RECORDS TO USE Block Start
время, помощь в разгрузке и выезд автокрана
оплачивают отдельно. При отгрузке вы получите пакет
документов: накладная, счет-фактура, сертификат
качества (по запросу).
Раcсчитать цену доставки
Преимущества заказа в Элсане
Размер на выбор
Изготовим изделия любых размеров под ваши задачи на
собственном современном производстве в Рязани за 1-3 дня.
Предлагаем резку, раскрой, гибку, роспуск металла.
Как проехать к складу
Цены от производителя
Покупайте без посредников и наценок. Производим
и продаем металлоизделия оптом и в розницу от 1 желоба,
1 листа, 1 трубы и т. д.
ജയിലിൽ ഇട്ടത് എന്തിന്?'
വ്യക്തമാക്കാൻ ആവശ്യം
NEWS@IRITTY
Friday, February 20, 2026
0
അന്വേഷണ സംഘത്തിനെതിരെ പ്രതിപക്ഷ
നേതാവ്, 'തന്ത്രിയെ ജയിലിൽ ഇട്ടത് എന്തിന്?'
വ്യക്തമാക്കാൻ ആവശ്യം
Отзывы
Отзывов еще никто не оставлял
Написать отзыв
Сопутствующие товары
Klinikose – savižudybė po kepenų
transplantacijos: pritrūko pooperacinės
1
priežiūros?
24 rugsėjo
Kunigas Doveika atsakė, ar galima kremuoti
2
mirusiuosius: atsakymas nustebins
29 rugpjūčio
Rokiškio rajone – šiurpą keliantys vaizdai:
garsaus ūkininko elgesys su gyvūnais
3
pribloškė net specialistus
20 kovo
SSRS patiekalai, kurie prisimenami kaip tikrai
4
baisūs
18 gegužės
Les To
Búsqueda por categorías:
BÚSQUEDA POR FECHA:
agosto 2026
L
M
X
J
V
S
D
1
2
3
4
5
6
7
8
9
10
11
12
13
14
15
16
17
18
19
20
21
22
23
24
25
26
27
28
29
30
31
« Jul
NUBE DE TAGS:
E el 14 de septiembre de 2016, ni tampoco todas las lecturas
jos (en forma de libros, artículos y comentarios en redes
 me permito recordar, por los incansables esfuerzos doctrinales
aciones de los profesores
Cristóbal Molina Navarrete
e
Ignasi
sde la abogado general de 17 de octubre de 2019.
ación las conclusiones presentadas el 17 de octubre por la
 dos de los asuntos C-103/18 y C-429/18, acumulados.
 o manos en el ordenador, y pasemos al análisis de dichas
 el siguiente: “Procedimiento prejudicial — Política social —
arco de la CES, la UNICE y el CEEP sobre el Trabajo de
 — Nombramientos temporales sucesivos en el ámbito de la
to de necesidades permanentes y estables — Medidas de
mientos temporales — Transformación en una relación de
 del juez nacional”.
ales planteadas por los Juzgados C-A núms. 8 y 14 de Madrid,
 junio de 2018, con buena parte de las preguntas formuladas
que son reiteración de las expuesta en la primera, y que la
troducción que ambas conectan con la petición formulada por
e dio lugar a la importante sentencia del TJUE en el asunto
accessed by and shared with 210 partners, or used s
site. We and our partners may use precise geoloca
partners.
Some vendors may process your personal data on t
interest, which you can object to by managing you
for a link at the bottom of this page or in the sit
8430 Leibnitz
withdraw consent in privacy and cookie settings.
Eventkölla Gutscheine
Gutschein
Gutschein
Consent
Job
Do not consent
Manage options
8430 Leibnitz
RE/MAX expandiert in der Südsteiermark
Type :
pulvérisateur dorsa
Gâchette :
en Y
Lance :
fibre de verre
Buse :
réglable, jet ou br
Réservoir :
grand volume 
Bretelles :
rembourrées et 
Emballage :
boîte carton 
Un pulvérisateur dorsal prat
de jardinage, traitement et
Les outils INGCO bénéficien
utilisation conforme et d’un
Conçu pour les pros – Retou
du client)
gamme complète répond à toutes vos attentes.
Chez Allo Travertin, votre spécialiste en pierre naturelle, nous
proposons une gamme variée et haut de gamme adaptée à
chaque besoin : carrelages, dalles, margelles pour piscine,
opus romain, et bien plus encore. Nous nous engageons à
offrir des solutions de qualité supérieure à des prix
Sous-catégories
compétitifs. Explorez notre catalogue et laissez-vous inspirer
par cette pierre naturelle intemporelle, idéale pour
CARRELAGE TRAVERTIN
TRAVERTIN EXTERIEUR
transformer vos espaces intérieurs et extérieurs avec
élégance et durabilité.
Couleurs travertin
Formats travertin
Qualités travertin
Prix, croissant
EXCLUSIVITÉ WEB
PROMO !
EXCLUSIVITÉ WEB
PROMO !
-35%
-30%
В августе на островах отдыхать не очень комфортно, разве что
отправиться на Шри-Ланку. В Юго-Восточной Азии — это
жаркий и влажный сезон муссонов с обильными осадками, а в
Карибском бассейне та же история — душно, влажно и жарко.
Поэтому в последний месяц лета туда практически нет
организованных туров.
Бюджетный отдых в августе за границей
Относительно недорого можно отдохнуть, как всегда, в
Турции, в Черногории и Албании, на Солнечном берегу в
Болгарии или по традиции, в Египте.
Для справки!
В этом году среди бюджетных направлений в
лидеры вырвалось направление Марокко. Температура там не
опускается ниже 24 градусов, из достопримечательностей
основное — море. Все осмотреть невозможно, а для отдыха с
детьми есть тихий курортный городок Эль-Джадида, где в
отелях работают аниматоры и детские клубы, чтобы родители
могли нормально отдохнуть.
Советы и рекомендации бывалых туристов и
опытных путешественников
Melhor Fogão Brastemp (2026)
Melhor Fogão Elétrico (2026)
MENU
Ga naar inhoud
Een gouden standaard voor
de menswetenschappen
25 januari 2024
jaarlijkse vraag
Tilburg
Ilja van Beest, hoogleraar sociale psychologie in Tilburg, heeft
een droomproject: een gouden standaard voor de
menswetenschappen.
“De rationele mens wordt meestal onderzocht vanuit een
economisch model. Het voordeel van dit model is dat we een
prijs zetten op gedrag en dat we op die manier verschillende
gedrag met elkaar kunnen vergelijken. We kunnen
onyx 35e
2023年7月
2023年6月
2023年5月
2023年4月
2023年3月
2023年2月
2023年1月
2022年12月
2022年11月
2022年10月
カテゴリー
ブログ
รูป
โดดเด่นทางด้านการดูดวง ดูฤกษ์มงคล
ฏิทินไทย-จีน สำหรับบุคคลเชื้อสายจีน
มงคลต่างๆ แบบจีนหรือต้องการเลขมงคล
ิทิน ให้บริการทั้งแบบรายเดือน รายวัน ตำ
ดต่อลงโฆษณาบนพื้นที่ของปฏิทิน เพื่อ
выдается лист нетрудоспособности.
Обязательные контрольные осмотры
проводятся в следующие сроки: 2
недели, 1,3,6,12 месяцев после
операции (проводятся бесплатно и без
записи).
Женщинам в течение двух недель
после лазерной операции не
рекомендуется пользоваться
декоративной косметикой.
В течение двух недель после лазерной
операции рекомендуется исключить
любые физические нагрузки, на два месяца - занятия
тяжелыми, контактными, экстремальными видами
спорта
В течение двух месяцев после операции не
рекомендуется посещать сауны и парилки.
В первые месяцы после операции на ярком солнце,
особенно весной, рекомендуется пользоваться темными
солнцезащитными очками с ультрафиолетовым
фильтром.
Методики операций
RECORDS TO USE Block End
> [TASK PROMPT]: Return all of the entries exactly as they were supplied.

> [RESPONSE TO THE TASK]:
время, помощь в разгрузке и выезд автокрана
оплачивают отдельно. При отгрузке вы получите пакет
документов: накладная, счет-фактура, сертификат
качества (по запросу).
Раcсчитать цену доставки
Преимущества заказа в Элсане
Размер на выбор
Изготовим изделия любых размеров под ваши задачи на
собственном современном производстве в Рязани за 1-3 дня.
Предлагаем резку, раскрой, гибку, роспуск металла.
Как проехать к складу
Цены от производителя
Покупайте без посредников и наценок. Производим
и продаем металлоизделия оптом и в розницу от 1 желоба,
1 листа, 1 трубы и т. д.
ജയിലിൽ ഇട്ടത് എന്തിന്?'
വ്യക്തമാക്കാൻ ആവശ്യം
NEWS@IRITTY
Friday, February 20, 2026
0
അന്വേഷണ സംഘത്തിനെതിരെ പ്രതിപക്ഷ
നേതാവ്, 'തന്ത്രിയെ ജയിലിൽ ഇട്ടത് എന്തിന്?'
വ്യക്തമാക്കാൻ ആവശ്യം
Отзывы
Отзывов еще никто не оставлял
Написать отзыв
Сопутствующие товары
Klinikose – savižudybė po kepenų
transplantacijos: pritrūko pooperacinės
1
priežiūros?
24 rugsėjo
Kunigas Doveika atsakė, ar galima kremuoti
2
mirusiuosius: atsakymas nustebins
29 rugpjūčio
Rokiškio rajone – šiurpą keliantys vaizdai:
garsaus ūkininko elgesys su gyvūnais
3
pribloškė net specialistus
20 kovo
SSRS patiekalai, kurie prisimenami kaip tikrai
4
baisūs
18 gegužės
Les To
Búsqueda por categorías:
BÚSQUEDA POR FECHA:
agosto 2026
L
M
X
J
V
S
D
1
2
3
4
5
6
7
8
9
10
11
12
13
14
15
16
17
18
19
20
21
22
23
24
25
26
27
28
29
30
31
« Jul
NUBE DE TAGS:
E el 14 de septiembre de 2016, ni tampoco todas las lecturas
jos (en forma de libros, artículos y comentarios en redes
 me permito recordar, por los incansables esfuerzos doctrinales
aciones de los profesores
Cristóbal Molina Navarrete
e
Ignasi
sde la abogado general de 17 de octubre de 2019.
ación las conclusiones presentadas el 17 de octubre por la
 dos de los asuntos C-103/18 y C-429/18, acumulados.
 o manos en el ordenador, y pasemos al análisis de dichas
 el siguiente: “Procedimiento prejudicial — Política social —
arco de la CES, la UNICE y el CEEP sobre el Trabajo de
 — Nombramientos temporales sucesivos en el ámbito de la
to de necesidades permanentes y estables — Medidas de
mientos temporales — Transformación en una relación de
 del juez nacional”.
ales planteadas por los Juzgados C-A núms. 8 y 14 de Madrid,
 junio de 2018, con buena parte de las preguntas formuladas
que son reiteración de las expuesta en la primera, y que la
troducción que ambas conectan con la petición formulada por
e dio lugar a la importante sentencia del TJUE en el asunto
accessed by and shared with 210 partners, or used s
site. We and our partners may use precise geoloca
partners.
Some vendors may process your personal data on t
interest, which you can object to by managing you
for a link at the bottom of this page or in the sit
8430 Leibnitz
withdraw consent in privacy and cookie settings.
Eventkölla Gutscheine
Gutschein
Gutschein
Consent
Job
Do not consent
Manage options
8430 Leibnitz
RE/MAX expandiert in der Südsteiermark
Type :
pulvérisateur dorsa
Gâchette :
en Y
Lance :
fibre de verre
Buse :
réglable, jet ou br
Réservoir :
grand volume 
Bretelles :
rembourrées et 
Emballage :
boîte carton 
Un pulvérisateur dorsal prat
de jardinage, traitement et
Les outils INGCO bénéficien
utilisation conforme et d’un
Conçu pour les pros – Retou
du client)
gamme complète répond à toutes vos attentes.
Chez Allo Travertin, votre spécialiste en pierre naturelle, nous
proposons une gamme variée et haut de gamme adaptée à
chaque besoin : carrelages, dalles, margelles pour piscine,
opus romain, et bien plus encore. Nous nous engageons à
offrir des solutions de qualité supérieure à des prix
Sous-catégories
compétitifs. Explorez notre catalogue et laissez-vous inspirer
par cette pierre naturelle intemporelle, idéale pour
CARRELAGE TRAVERTIN
TRAVERTIN EXTERIEUR
transformer vos espaces intérieurs et extérieurs avec
élégance et durabilité.
Couleurs travertin
Formats travertin
Qualités travertin
Prix, croissant
EXCLUSIVITÉ WEB
PROMO !
EXCLUSIVITÉ WEB
PROMO !
-35%
-30%
В августе на островах отдыхать не очень комфортно, разве что
отправиться на Шри-Ланку. В Юго-Восточной Азии — это
жаркий и влажный сезон муссонов с обильными осадками, а в
Карибском бассейне та же история — душно, влажно и жарко.
Поэтому в последний месяц лета туда практически нет
организованных туров.
Бюджетный отдых в августе за границей
Относительно недорого можно отдохнуть, как всегда, в
Турции, в Черногории и Албании, на Солнечном берегу в
Болгарии или по традиции, в Египте.
Для справки!
В этом году среди бюджетных направлений в
лидеры вырвалось направление Марокко. Температура там не
опускается ниже 24 градусов, из достопримечательностей
основное — море. Все осмотреть невозможно, а для отдыха с
детьми есть тихий курортный городок Эль-Джадида, где в
отелях работают аниматоры и детские клубы, чтобы родители
могли нормально отдохнуть.
Советы и рекомендации бывалых туристов и
опытных путешественников
Melhor Fogão Brastemp (2026)
Melhor Fogão Elétrico (2026)
MENU
Ga naar inhoud
Een gouden standaard voor
de menswetenschappen
25 januari 2024
jaarlijkse vraag
Tilburg
Ilja van Beest, hoogleraar sociale psychologie in Tilburg, heeft
een droomproject: een gouden standaard voor de
menswetenschappen.
“De rationele mens wordt meestal onderzocht vanuit een
economisch model. Het voordeel van dit model is dat we een
prijs zetten op gedrag en dat we op die manier verschillende
gedrag met elkaar kunnen vergelijken. We kunnen
onyx 35e
2023年7月
2023年6月
2023年5月
2023年4月
2023年3月
2023年2月
2023年1月
2022年12月
2022年11月
2022年10月
カテゴリー
ブログ
รูป
โดดเด่นทางด้านการดูดวง ดูฤกษ์มงคล
ฏิทินไทย-จีน สำหรับบุคคลเชื้อสายจีน
มงคลต่างๆ แบบจีนหรือต้องการเลขมงคล
ิทิน ให้บริการทั้งแบบรายเดือน รายวัน ตำ
ดต่อลงโฆษณาบนพื้นที่ของปฏิทิน เพื่อ
выдается лист нетрудоспособности.
Обязательные контрольные осмотры
проводятся в следующие сроки: 2
недели, 1,3,6,12 месяцев после
операции (проводятся бесплатно и без
записи).
Женщинам в течение двух недель
после лазерной операции не
рекомендуется пользоваться
декоративной косметикой.
В течение двух недель после лазерной
операции рекомендуется исключить
любые физические нагрузки, на два месяца - занятия
тяжелыми, контактными, экстремальными видами
спорта
В течение двух месяцев после операции не
рекомендуется посещать сауны и парилки.
В первые месяцы после операции на ярком солнце,
особенно весной, рекомендуется пользоваться темными
солнцезащитными очками с ультрафиолетовым
фильтром.
Методики операций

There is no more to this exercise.